Mme Freeland a rejeté les suggestions selon lesquelles ce rapport sape davantage la confiance des Canadiens dans leur gouvernement et leurs systèmes électoraux, d’autant plus que le gouvernement ne dit pas si l’un des députés présumés impliqués siège toujours au Parlement.

«La garantie que je peux donner aux Canadiens est que notre gouvernement prend très, très au sérieux l’ingérence étrangère», a-t-elle soutenu.

«Nous avons mis en place des mesures plus strictes que celles qui existaient sous le gouvernement conservateur précédent pour lutter contre l’ingérence étrangère.»

Les conservateurs ont répondu à la question à savoir s’il fallait ou non nommer les députés en fournissant une déclaration du directeur des relations avec les médias, Sebastian Skamski.

«Il est inacceptable qu’un parlementaire aide «sciemment» une puissance étrangère hostile à saper notre processus démocratique et nos élections, que chaque membre du Parlement a juré de protéger», a écrit M. Skamski.

Il a également déclaré que le rapport est une preuve supplémentaire que le premier ministre Justin Trudeau était au courant des tentatives d’ingérence étrangère et qu’il n’a pas agi.

Le premier ministre Justin Trudeau est revenu sur le dossier de l’ingérence étrangère, lors de la période de questions, mardi.

«Non seulement nous sommes en train de doter nos agences de sécurité de renseignements de nouveaux outils, ainsi que les parlementaires de nouveaux outils pour pouvoir contrer l’ingérence étrangère, nous nous tenons forts contre l’ingérence étrangère», a-t-il affirmé.

«On est là pour tenir tête contre les pays qui bafouent les principes de droit international, que ce soit la Russie, la Chine, ou d’autres, nous allons continuer d’être là pour assurer qu’on protège les Canadiens», a ajouté le premier ministre.

Le rapport critique cependant le gouvernement pour ne pas avoir réagi aux menaces d’ingérence étrangère avec suffisamment de vigueur.

Le document indique que le gouvernement avait effectué le travail politique nécessaire et rassemblé les renseignements dont il avait besoin, mais qu’il n’avait toujours pas mis en œuvre de réponse efficace pour contrer l’ingérence étrangère.

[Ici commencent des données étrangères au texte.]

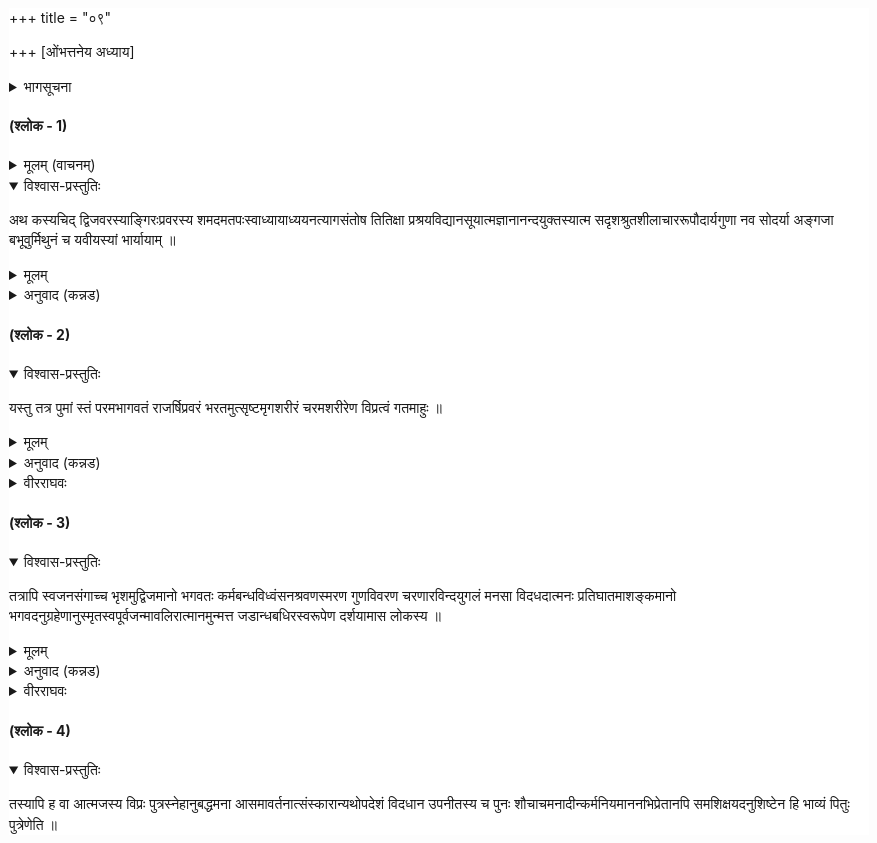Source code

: +++
title = "०९"

+++
[ओंभत्तनेय अध्याय]



<details><summary>भागसूचना</summary></details>

#### (श्लोक - 1)


<details><summary>मूलम् (वाचनम्)</summary></details>

<details open><summary>विश्वास-प्रस्तुतिः</summary>

अथ कस्यचिद् द्विजवरस्याङ्गिरःप्रवरस्य शमदमतपःस्वाध्यायाध्ययनत्यागसंतोष तितिक्षा प्रश्रयविद्यानसूयात्मज्ञानानन्दयुक्तस्यात्म सदृशश्रुतशीलाचाररूपौदार्यगुणा नव सोदर्या अङ्गजा बभूवुर्मिथुनं च यवीयस्यां भार्यायाम् ॥
</details>

<details><summary>मूलम्</summary></details>

<details><summary>अनुवाद (कन्नड)</summary></details>

#### (श्लोक - 2)


<details open><summary>विश्वास-प्रस्तुतिः</summary>

यस्तु तत्र पुमां स्तं परमभागवतं राजर्षिप्रवरं भरतमुत्सृष्टमृगशरीरं चरमशरीरेण विप्रत्वं गतमाहुः ॥
</details>

<details><summary>मूलम्</summary></details>

<details><summary>अनुवाद (कन्नड)</summary></details>

<details><summary>वीरराघवः</summary></details>

#### (श्लोक - 3)


<details open><summary>विश्वास-प्रस्तुतिः</summary>

तत्रापि स्वजनसंगाच्च भृशमुद्विजमानो भगवतः कर्मबन्धविध्वंसनश्रवणस्मरण गुणविवरण चरणारविन्दयुगलं मनसा विदधदात्मनः प्रतिघातमाशङ्कमानो भगवदनुग्रहेणानुस्मृतस्वपूर्वजन्मावलिरात्मानमुन्मत्त जडान्धबधिरस्वरूपेण दर्शयामास लोकस्य ॥
</details>

<details><summary>मूलम्</summary></details>

<details><summary>अनुवाद (कन्नड)</summary></details>

<details><summary>वीरराघवः</summary></details>

#### (श्लोक - 4)


<details open><summary>विश्वास-प्रस्तुतिः</summary>

तस्यापि ह वा आत्मजस्य विप्रः पुत्रस्नेहानुबद्धमना आसमावर्तनात्संस्कारान्यथोपदेशं विदधान उपनीतस्य च पुनः शौचाचमनादीन्कर्मनियमाननभिप्रेतानपि समशिक्षयदनुशिष्टेन हि भाव्यं पितुः पुत्रेणेति ॥
</details>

Les allégations selon lesquelles des acteurs étrangers auraient tenté d’interférer dans les résultats des deux dernières élections harcèlent le gouvernement depuis plus d’un an. Les libéraux ont été contraints par les partis d’opposition de lancer une enquête publique sur cette affaire.

Un rapport intermédiaire de cette enquête publié le mois dernier a dévoilé que la Chine avait tenté d’interférer dans les élections fédérales de 2019 et 2021, mais que cela n’avait pas affecté les résultats globaux, qui ont ramené les libéraux au pouvoir avec un gouvernement minoritaire.

La juge Marie-Josée Hogue a déclaré que l’ingérence a pu affecter les résultats dans un petit nombre de circonscriptions, mais qu’il n’y a aucune certitude à ce sujet et que l’intégrité globale des élections est restée intacte.